Among those likely to seek Labour’s nomination for the 2016 mayoral race are former government ministers Tessa Jowell, Margaret Hodge, Sadiq Khan, Andrew Adonis and David Lammy. Recent polling shows former Olympics minister Jowell to be the frontrunner among the voting public. Other than Lammy and transport expert Christian Wolmar, none of the others has formally declared their candidacy.
While Jowell and Hodge, who chairs the UK Parliament’s public spending watchdog committee, have performed well in recent polling, even among non-Labour voters, the likes of former transport secretary Lord Adonis and Lammy have scant support. Khan, Labour’s ‘Shadow Minister for London’, is known to prefer to await the outcome of the 2015 UK general election and the prospect of national office before declaring any mayoral bid. Diane Abbott, a long time associate of former mayor Ken Livingstone and until recently a shadow minister, is also likely to run, while Baroness Doreen Lawrence, mother of murdered teenager Stephen Lawrence, has also been suggested.

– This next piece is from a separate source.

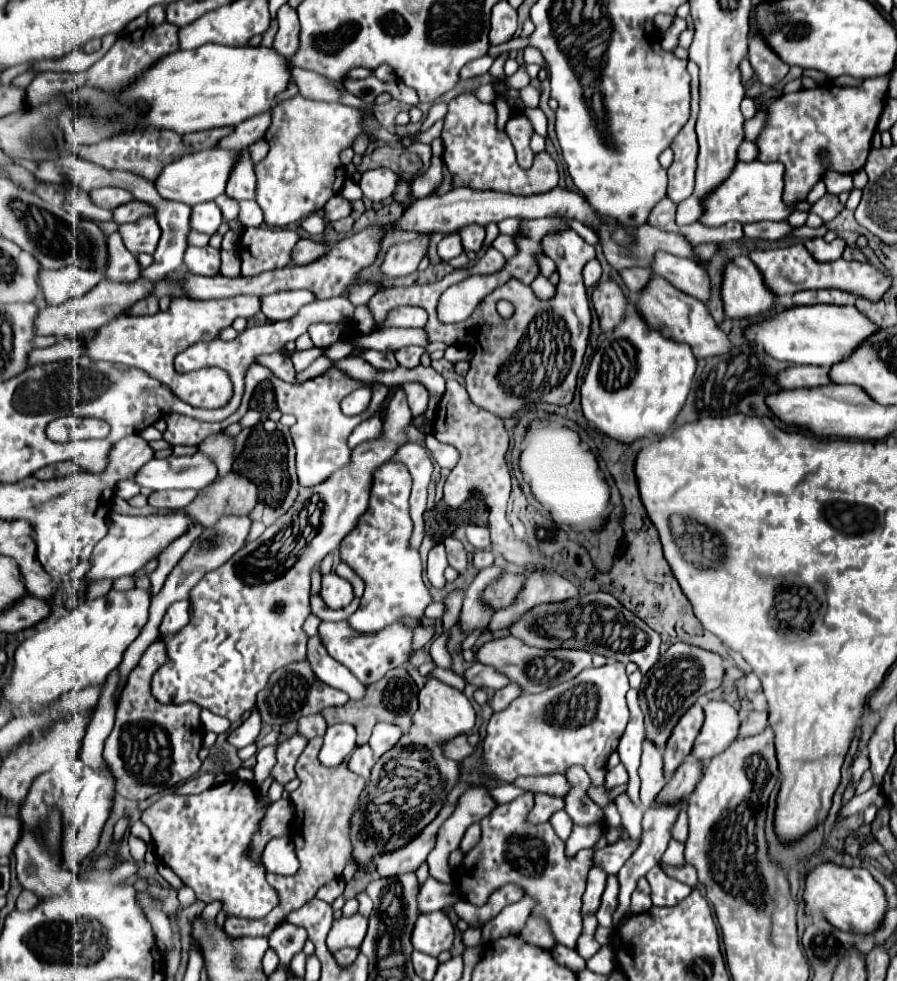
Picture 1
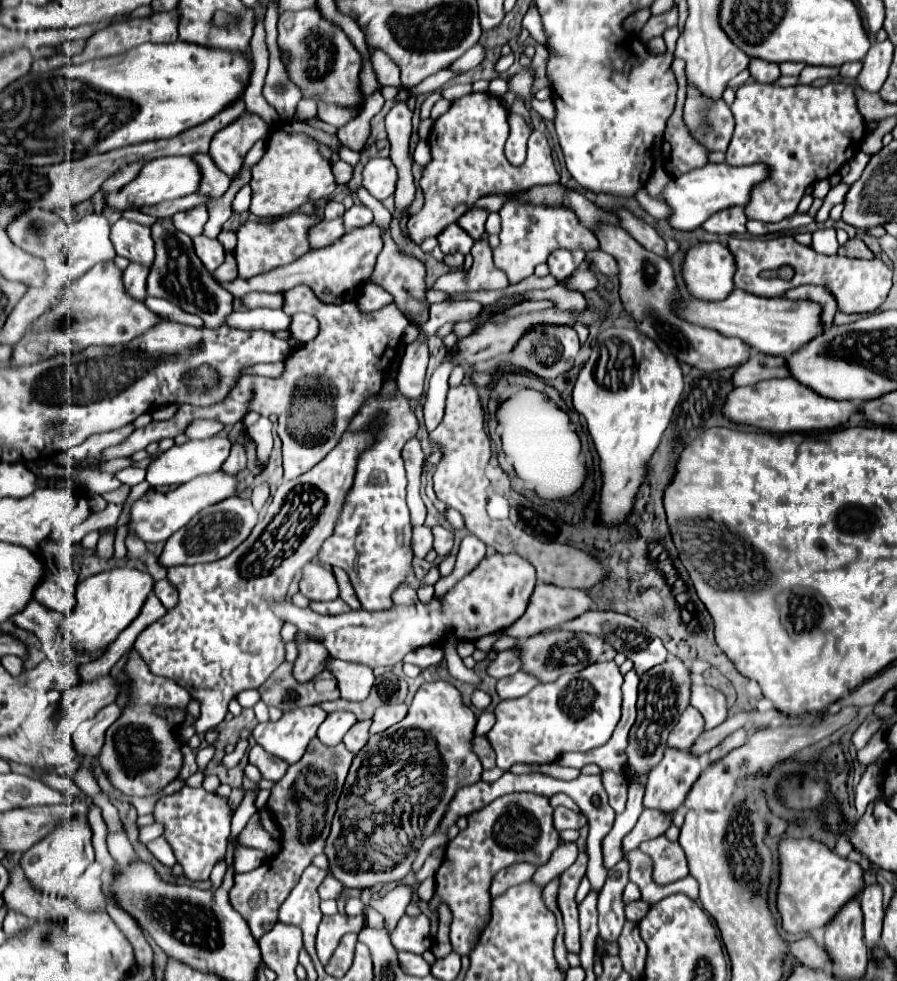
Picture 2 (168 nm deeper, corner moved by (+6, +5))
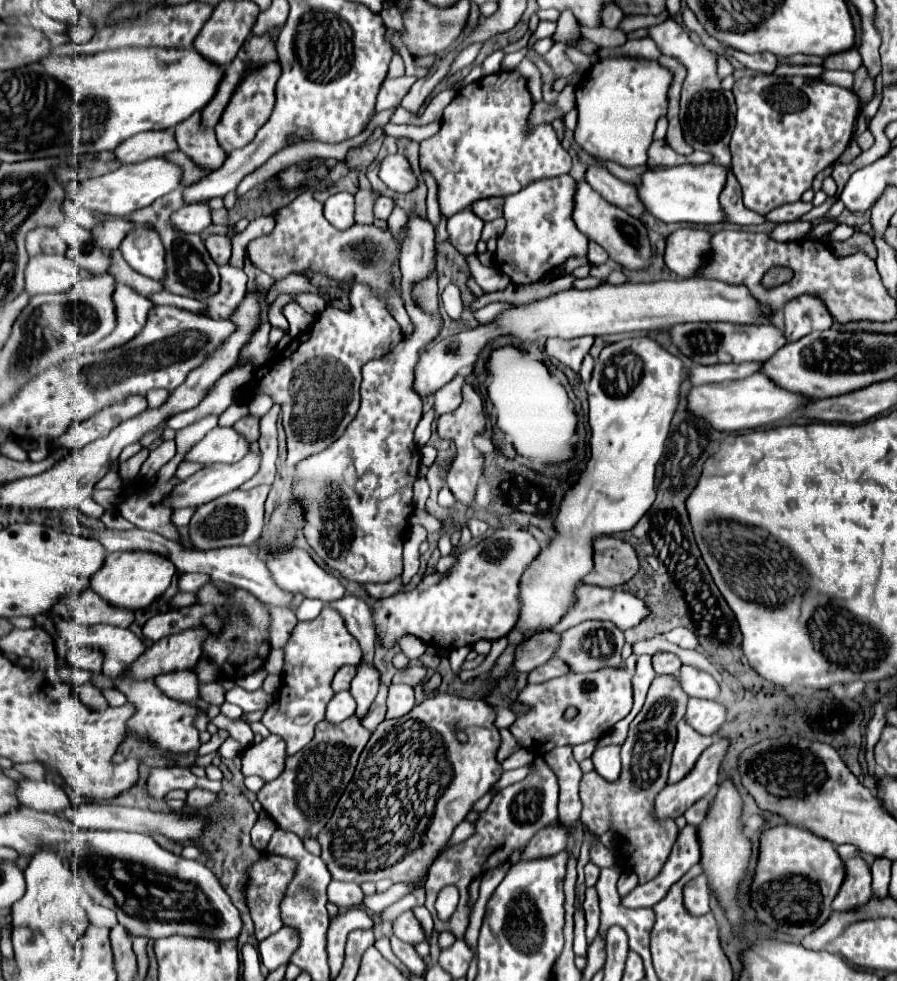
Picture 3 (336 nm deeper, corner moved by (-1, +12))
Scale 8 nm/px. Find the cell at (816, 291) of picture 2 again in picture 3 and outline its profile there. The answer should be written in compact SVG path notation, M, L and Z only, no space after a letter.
M812 294L796 296L784 304L784 332L790 340L798 340L814 330L828 330L832 326L832 316L826 312L824 300Z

At this stage, no Conservative figures have identified themselves with the race to succeed Boris Johnson as mayor following his decision to stand again for Parliament in 2015. Names frequently floated in connection with the role include former 2012 Olympics chief Lord Seb Coe and businesswoman turned television personality Baroness Karren Brady, both of whom have sought to deny any speculation. City Hall deputy mayors Stephen Greenhalgh and Victoria Borwick have also been associated with taking on Boris’ mantle but lack the public recognition required to take on Labour’s machine big-hitters.